I’ve had this post in me for a long time. I’ve thought about moving on and not talking about this and not making it public for two reasons. Firstly, my experience of loss compared to others seemed inadequate. I suffered a miscarriage, or what the doctors called a ‘natural abortion’ when by my count I was ten weeks pregnant. But my baby didn’t grow from five weeks. I didn’t need an operation, I didn’t have to give birth to a baby. I know people who have gone through this and next to that experience what I went through feels minimal. Inadequate. Silly.

Secondly, I write about love on this blog, I do. I write about my love for my husband, for my friends, my family. Sometimes I am accused of over-sharing, of writing 'drivel’ even. I don’t care, I write because I always have. You just need to look under my bed at the stacks and stacks of old diaries to see that. But when it’s something this close to my heart, I almost don’t want to share it. It’s part stiff upperlip-ness, part fear. It’s hard to let people see the real you.

And that is what I wanted to address today I suppose. I wanted to say that yes, I had a miscarriage. And no, I haven’t grieved for that baby.

I love my baby, my Nives, more than I can ever come close to expressing with mere words, but not a day goes by when I don’t think about my other baby.

My loss came up this week during a massage, of all places, and it stopped me in my tracks. My masseuse, a talented, amazing, woman asked me if I had suffered a loss. And once I started to tell her, I felt I couldn’t stop. I saw her a few days later and she told me: your face has changed. And she said: you never showed anything before. And she’s right.

Since having Nives I’ve been like those bloody ducks: still on the surface, paddling madly below. I think it’s common to give an air of coping to the world but inside be screaming. I know that’s what I have done.

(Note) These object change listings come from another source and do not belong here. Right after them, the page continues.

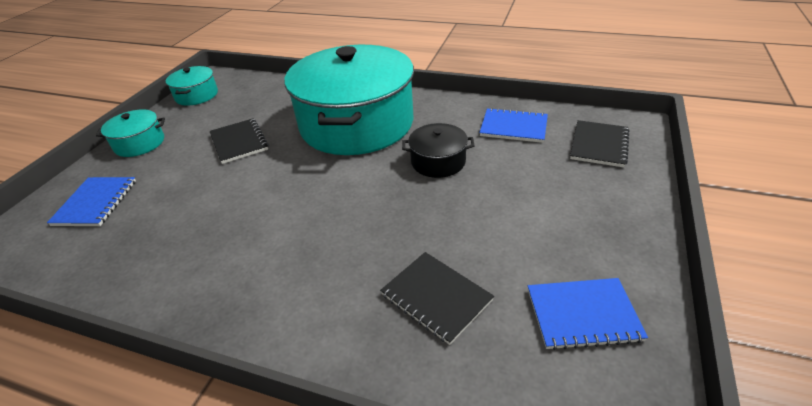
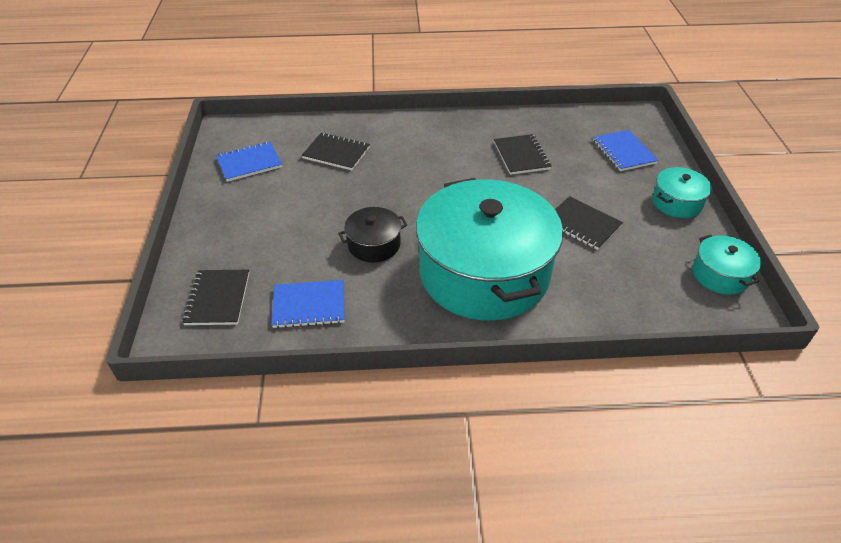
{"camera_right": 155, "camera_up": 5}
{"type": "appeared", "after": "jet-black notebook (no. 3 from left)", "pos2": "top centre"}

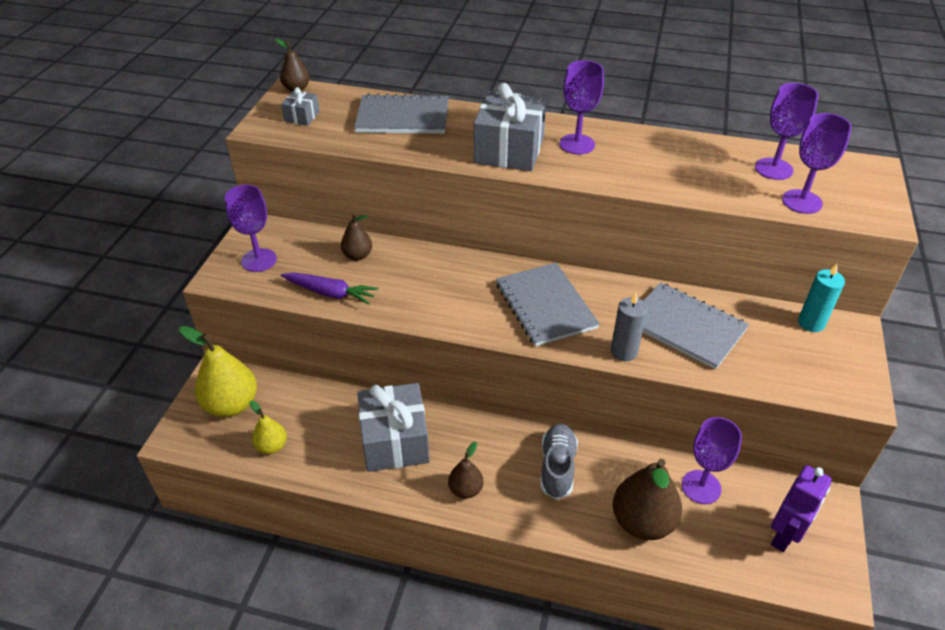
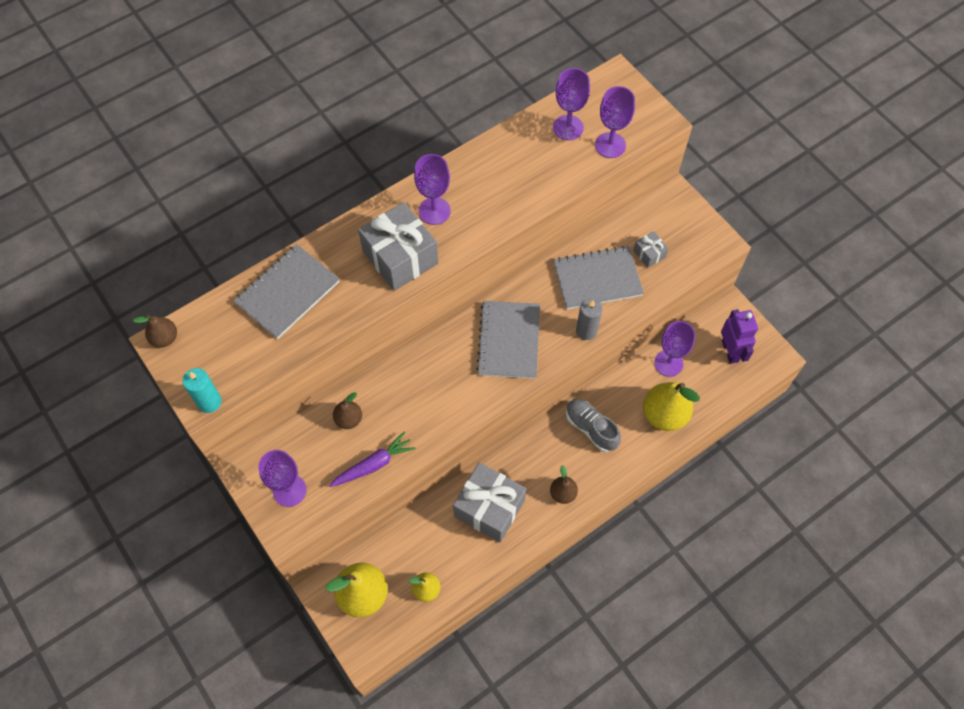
{"camera_right": -50, "camera_up": 20}
{"type": "relocated", "before": "turquoise candle", "pos1": "middle right", "pos2": "middle left"}
{"type": "spun", "before": "gray notebook (no. 2 from left)", "pos1": "centre", "pos2": "centre", "turn": 75}
{"type": "relocated", "before": "gray present (no. 1 from left in the first image)", "after": "gray present (no. 3 from left)", "pos1": "top left", "pos2": "middle right"}
{"type": "colour", "before": "russet toy pear (no. 4 from left)", "after": "golden toy pear (no. 3 from left)", "pos1": "bottom right", "pos2": "middle right"}

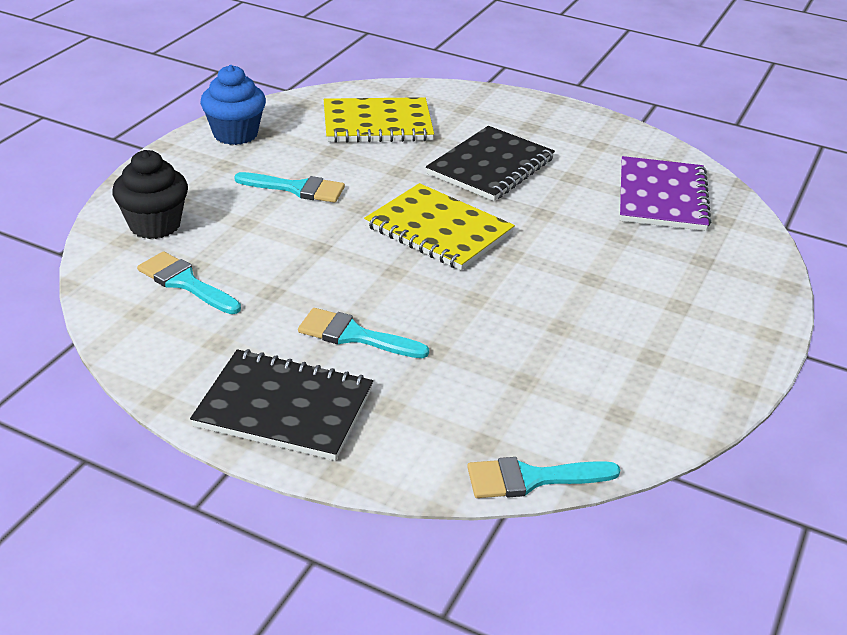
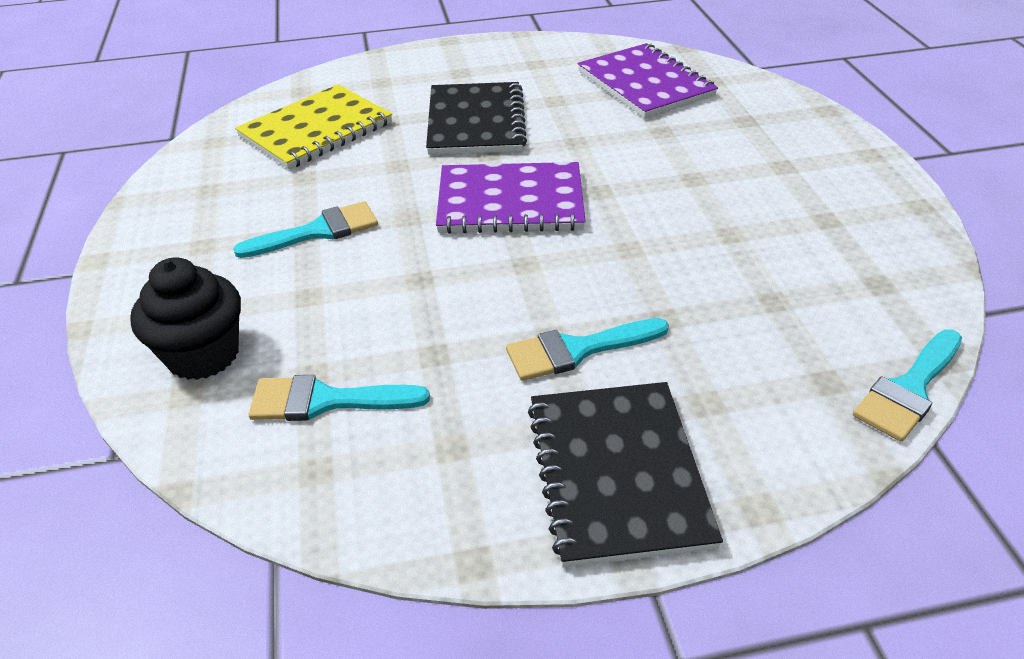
{"camera_right": -35, "camera_up": 5}
{"type": "colour", "before": "golden notebook (no. 2 from left)", "after": "violet notebook (no. 1 from left)", "pos1": "centre", "pos2": "top centre"}
{"type": "spun", "before": "jet-black notebook (no. 1 from left in the first image)", "pos1": "middle left", "pos2": "bottom centre", "turn": -75}
{"type": "missing", "before": "cobalt fairy cake", "pos1": "top left"}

The day I started to lose my baby I went to hospital on my lunch break, waited to be scanned to see what was wrong and then, when they couldn’t fit me in, I walked back to work and went into a meeting with HR and sacked someone.

I knew I had that meeting and I put that above my own experience. The next day, when I was cramping and bleeding, I welcomed a friend who came to visit and went to a BBQ. I didn’t stay long because I was in so much pain. But I insisted Danny stay and I walked home. Then I got home, went to the bathroom and lay on the floor sobbing.

Why did I go to the BBQ? Why did I go back to work? Why did I walk home? Why didn’t I just shut myself and Danny in my house and go through the miscarriage in a human way? I don’t know, but I think it’s the duck theory. I feel like maybe it was more important to be coping than to be grieving.

My baby wasn’t a baby yet, not really. But in my mind I had held him, I had pictured us together, I had our future as a trio mapped out. So when I lost him, although the physical side was brutal, the emotional side was a million times worse.

And again, of course I am grateful and in love with my beautiful, clever and charming baby girl. My grief for my lost baby doesn’t change that at all. But I am allowed it.

And I suppose this week has taught me that I don’t need to look like I’m coping all the time. That it’s ok to let your guard down and it makes you softer and more likeable even. Maybe.